Hackney Green councillor takes the helm at North London Waste Authority — as Edmonton incinerator delayed

Photograph of Jacob Cable, Madeline Church and Peter Zinkin
Cllr Jacob Cable (Green), newly-elected NLWA chair, with Cllr Madeline Church (Green) from Enfield and Cllr Peter Zinkin (Conservative) from Barnet who were elected as Vice-Chairs. Photograph: NLWA

Cllr Jacob Cable, Hackney’s cabinet member for climate, clean air and transport, has been elected chair of the North London Waste Authority, the body responsible for managing waste and recycling for two million residents across seven boroughs.

The Green Party councillor was chosen by the authority’s members at its annual meeting on Thursday, 25 June. The NLWA is run by 14 elected representatives drawn from Barnet, Camden, Enfield, Hackney, Haringey, Islington and Waltham Forest. Cllr Madeline Church, a Green from Enfield, and Cllr Peter Zinkin, a Conservative from Barnet, were elected vice-chairs.

“I am honoured to have been elected chair of NLWA,” Cable said. “My objective is to lead NLWA in an open and participatory way and ensure that we work to reduce waste in all its forms.”

Photograph of Jacob Cable
New chair Cllr Jacob Cable. Photograph:NLWA

He takes over an authority that used the same meeting to approve its annual report for 2025–26 — and one still wrestling with the long-delayed incinerator at the heart of its operations.

By the end of the year, construction of the publicly owned Energy Recovery Facility at Edmonton EcoPark was just over half complete, with around 70 per cent of the specialist equipment ready to be installed. The authority acknowledged “there have been delays” but insisted there was “steady and active progress on the construction site every day”. In the meantime, the NLWA said it had been working with its operating arm, LondonEnergy Ltd, to keep the existing plant running “for longer than originally intended” — a tacit admission that north London will be burning waste at the ageing facility well beyond the timetable once set out.

The Edmonton incinerator, costed at £1.2bn at 2019 prices, has been opposed for years by environmental campaigners, who argue that committing the region to large-scale waste burning for decades undercuts efforts to cut, reuse and recycle.

On the recycling front, the report struck a more confident note. Reuse and recycling rose to 29.7 per cent over the year, with more than 83 per cent of material taken to the authority’s recycling centres recycled, while residual waste fell by more than 22,000 tonnes and none was sent to landfill. Food waste recycling climbed sharply to 27,786 tonnes, which the authority attributed to expanded collections and new national rules requiring separate food waste collection.

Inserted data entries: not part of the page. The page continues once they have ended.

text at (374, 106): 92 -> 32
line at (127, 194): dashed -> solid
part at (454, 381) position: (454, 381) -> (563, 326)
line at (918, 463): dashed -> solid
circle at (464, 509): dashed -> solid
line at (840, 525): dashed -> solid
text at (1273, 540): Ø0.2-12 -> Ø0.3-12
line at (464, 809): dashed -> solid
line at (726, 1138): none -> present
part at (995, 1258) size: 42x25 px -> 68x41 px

A recycling taskforce engaged 30,000 residents in targeted areas to lift recycling rates and cut contamination, and a new four-year, £1m community fund was launched. EcoPark House, an education and community centre on the Edmonton site, welcomed more than 1,000 students in its first year.

Financially, the authority reported spending £93.9m against a £98.5m budget, with the £4.6m underspend earmarked to reduce future costs for the constituent boroughs.

The meeting also marked the first full year of the North London Joint Waste Strategy 2025–2040, adopted by all seven boroughs, which sets targets including halving avoidable food waste, increasing reuse and recycling, and processing all of the region’s recycling within the UK by 2030.